I interviewed doctors and dentists who are opening their practices to find out what their standard operating protocols are to minimize risk of infection by the SARS-CoV2. Below is a summary of what I consider good clinical practice.
- Stagger patients: allow for adequate time for face to face patients to enter and leave your office so that the waiting room will have enough space for people to keep at least 6 feet apart. Some doctors require patients wait in their cars until the office is ready to receive them and will call the patients to come in.
- Stagger doctors and staff: if you have several doctors and staff in your practice, consider having half of your doctors and staff be at the office certain days of the week and the other half clock in the other days. One doctor will be seeing patients in person on Mondays, and Wednesdays; I will see patients on Tuesdays and Thursdays; our nurse practitioner will see patients Tuesdays and Fridays. We plan to do telemedicine on the days we are not in the office. The benefits of staggering doctors and staff include: a) decreasing the number of patients that come into the office and b) doctors and staff will have less risk of getting sick all at the same time.

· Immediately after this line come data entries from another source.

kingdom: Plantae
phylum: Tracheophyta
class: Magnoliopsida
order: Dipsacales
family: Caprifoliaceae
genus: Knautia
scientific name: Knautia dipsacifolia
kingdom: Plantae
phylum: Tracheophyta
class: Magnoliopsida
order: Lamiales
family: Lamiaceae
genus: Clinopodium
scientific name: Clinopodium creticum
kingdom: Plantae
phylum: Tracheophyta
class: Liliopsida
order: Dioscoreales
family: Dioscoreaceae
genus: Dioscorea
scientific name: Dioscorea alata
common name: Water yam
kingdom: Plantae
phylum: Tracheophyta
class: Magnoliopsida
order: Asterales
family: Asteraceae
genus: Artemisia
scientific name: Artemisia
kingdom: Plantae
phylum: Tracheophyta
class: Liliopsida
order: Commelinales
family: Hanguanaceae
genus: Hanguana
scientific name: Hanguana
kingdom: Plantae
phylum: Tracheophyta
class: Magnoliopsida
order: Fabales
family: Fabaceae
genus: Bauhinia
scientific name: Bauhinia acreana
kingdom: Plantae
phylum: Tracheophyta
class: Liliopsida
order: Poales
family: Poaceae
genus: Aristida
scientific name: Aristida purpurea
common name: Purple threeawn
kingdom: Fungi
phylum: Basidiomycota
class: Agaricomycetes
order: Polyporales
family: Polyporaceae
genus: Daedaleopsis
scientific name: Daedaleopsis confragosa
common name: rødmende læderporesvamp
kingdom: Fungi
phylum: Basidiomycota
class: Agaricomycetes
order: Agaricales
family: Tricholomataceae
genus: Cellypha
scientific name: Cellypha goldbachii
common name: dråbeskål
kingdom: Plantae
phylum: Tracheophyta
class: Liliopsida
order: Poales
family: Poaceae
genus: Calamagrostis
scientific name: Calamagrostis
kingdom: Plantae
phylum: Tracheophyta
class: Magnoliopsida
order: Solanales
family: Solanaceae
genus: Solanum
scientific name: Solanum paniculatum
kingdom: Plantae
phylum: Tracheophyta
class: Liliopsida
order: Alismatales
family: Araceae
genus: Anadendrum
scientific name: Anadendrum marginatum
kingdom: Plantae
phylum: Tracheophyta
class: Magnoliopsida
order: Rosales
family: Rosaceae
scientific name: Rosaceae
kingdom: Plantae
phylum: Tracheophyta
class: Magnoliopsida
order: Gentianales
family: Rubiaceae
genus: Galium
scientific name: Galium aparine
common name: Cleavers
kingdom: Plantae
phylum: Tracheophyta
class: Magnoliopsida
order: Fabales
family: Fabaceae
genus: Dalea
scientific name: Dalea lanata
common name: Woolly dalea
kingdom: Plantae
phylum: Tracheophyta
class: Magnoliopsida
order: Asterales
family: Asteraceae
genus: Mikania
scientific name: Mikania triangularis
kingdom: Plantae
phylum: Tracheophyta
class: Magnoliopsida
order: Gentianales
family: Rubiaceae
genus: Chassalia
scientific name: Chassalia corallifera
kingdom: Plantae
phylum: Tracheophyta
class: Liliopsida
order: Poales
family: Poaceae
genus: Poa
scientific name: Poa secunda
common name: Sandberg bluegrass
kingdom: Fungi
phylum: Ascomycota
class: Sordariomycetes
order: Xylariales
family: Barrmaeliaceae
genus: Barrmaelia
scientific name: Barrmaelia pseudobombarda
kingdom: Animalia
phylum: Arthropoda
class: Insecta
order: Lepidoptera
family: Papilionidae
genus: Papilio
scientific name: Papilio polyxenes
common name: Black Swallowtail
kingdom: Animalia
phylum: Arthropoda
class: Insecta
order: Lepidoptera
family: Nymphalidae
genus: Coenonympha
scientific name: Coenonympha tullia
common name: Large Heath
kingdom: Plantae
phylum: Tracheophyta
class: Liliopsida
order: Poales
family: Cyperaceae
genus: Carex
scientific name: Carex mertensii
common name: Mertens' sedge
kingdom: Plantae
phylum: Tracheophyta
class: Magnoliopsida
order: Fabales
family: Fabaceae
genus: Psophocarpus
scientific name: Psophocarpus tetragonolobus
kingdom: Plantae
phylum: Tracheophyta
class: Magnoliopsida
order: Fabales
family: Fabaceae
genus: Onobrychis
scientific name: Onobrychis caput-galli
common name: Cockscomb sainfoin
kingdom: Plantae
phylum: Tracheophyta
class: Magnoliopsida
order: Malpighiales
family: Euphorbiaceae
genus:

- Building safety: from the time the patient enters the building and until they leave, the risk of the virus looms. Have signs up in the building lobby and elevators requiring patients and visitors to wear masks. I tell my patients that elevators are probably one of the toughest places to social distance. If they find another person is entering the elevator without a mask, it would be prudent to step out and take a different elevator. Talk to your housekeeping staff about your expectations—bathrooms, door handles, elevator buttons, and frequently touched surfaces should be cleaned at least once an hour.
- Office safety: Most offices have an open concept layout now where the reception area and waiting room are separated by just an island. Consider putting a plexiglass shield between the reception area and the waiting room especially in places where patients are likely to stand to ask questions or make payments. If you cannot do this, then consider getting face shields for your front staff. I don’t know about you, but sometimes patients get animated about the bill and will spit and yell at the front staff.
- Provider requirements: Leave the lab coat, jewelry, ties at home! I plan to see patients in scrubs wearing a surgical mask, face shield, and clogs. Some practices will have disposable or reusable gowns; we are unfortunate enough not to own any. It remains to be seen if clothing will be considered fomites. As per OSHA, wash your hands before and after you enter a patient room, but take it to another level—keep a bottle of hand sanitizer in the room to use before and after you touch the patient. Disinfect your face shields, stethoscopes, and any equipment that might be in the room with the patient. Cover your keyboard with a film that can be easily cleaned.
- Staff requirements: Your staff should be instructed to clean their hands frequently between patients and throughout the day; they need to wipe down their work area a few times a day. Check temperatures for providers and staff at least once or twice a day; send them home if they don’t feel well. Many of our staff are loyal and want to help out, or they may need that paycheck so they do not alert you that they are having issues.
- Patient responsibilities: Have your patients check their temperature at home before they come; if temperatures are a degree higher than their normal, have them reschedule their appointments or stay home. Do not rely on 98.6oF as the normal temperature as there have been research studies showing the average normal human body temperature may vary between 36.1oC (96.98oF) to 37.2C (98.96oF)1; so ask your patients if their temperatures are higher than their normal. You should also check patient’s temperatures when they arrive at your doorsteps. This recommendation might be tricky for our patients who may be taking regular acetaminophen or non-steroidal anti-inflammatory drugs (NSAIDS) for their arthritis; hence, their temperatures may register normal. Consider other symptoms that might make you rethink whether or not patients should come in: exposure history to COVID19, coughing especially with myalgias, swollen lymph nodes, or anosmia/aguesia.
No matter what you do, sometimes it may not be enough and the virus may sweep through your office. Do you have an obligation to let your patients know if you or your staff develop COVID19? I believe so. Contact tracing is helpful to prevent further spread of the disease. Patients who have been exposed, need to self-quarantine and self-isolate. It is also important to find out if the infection came from a patient or if it came from the community.
Please reach out to us with any advice you have to keep our medical practices safe or if you have comments on the above guidance. Many thanks to the doctors and dentists I interviewed. We live in a new normal now.
References: 1. Crit Rev Biomed Eng. 2015;43(5-6):385-99
The advice given is a distillation of what doctors and dentists in private practice are doing and are not reflective of UT Southwestern Medical policy.